Sparse signal detection in heteroscedastic Gaussian sequence models: Sharp minimax rates

Abstract

Given a heterogeneous Gaussian sequence model with unknown mean $\mathit{\theta }\in {\mathbb{R}}^d$ and known covariance matrix $\mathrm{\Sigma }=diag({\mathit{\sigma }}_1^2,\dots ,{\mathit{\sigma }}_d^2)$, we study the signal detection problem against sparse alternatives, for known sparsity s. Namely, we characterize how large ${\mathit{ϵ}}^{\ast }>0$ should be, in order to distinguish with high probability the null hypothesis $\mathit{\theta }=0$ from the alternative composed of s-sparse vectors in ${\mathbb{R}}^d$, separated from 0 in $L^t$ norm ($t\in [1,\mathrm{\infty }]$) by at least ${\mathit{ϵ}}^{\ast }$. We find non-asymptotic minimax upper and lower bounds over the minimax separation radius ${\mathit{ϵ}}^{\ast }$ and prove that they are always matching.
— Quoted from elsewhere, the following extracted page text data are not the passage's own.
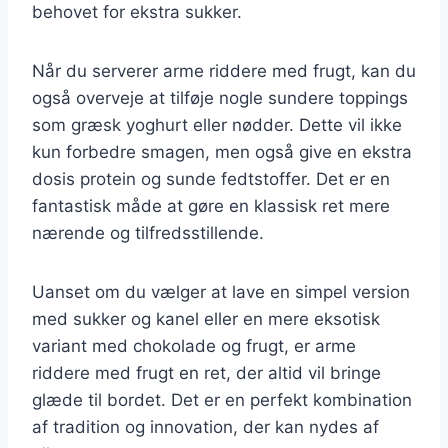
behovet for ekstra sukker.
Når du serverer arme riddere med frugt, kan du
også overveje at tilføje nogle sundere toppings
som græsk yoghurt eller nødder. Dette vil ikke
kun forbedre smagen, men også give en ekstra
dosis protein og sunde fedtstoffer. Det er en
fantastisk måde at gøre en klassisk ret mere
nærende og tilfredsstillende.
Uanset om du vælger at lave en simpel version
med sukker og kanel eller en mere eksotisk
variant med chokolade og frugt, er arme
riddere med frugt en ret, der altid vil bringe
glæde til bordet. Det er en perfekt kombination
af tradition og innovation, der kan nydes af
We also derive the corresponding minimax tests achieving these bounds. Our results reveal new phase transitions regarding the behavior of ${\mathit{ϵ}}^{\ast }$ with respect to the level of sparsity, to the $L^t$ metric, and to the heteroscedasticity profile of Σ. In the case of the Euclidean (i.e. $L^2$) separation, we bridge the remaining gaps in the literature.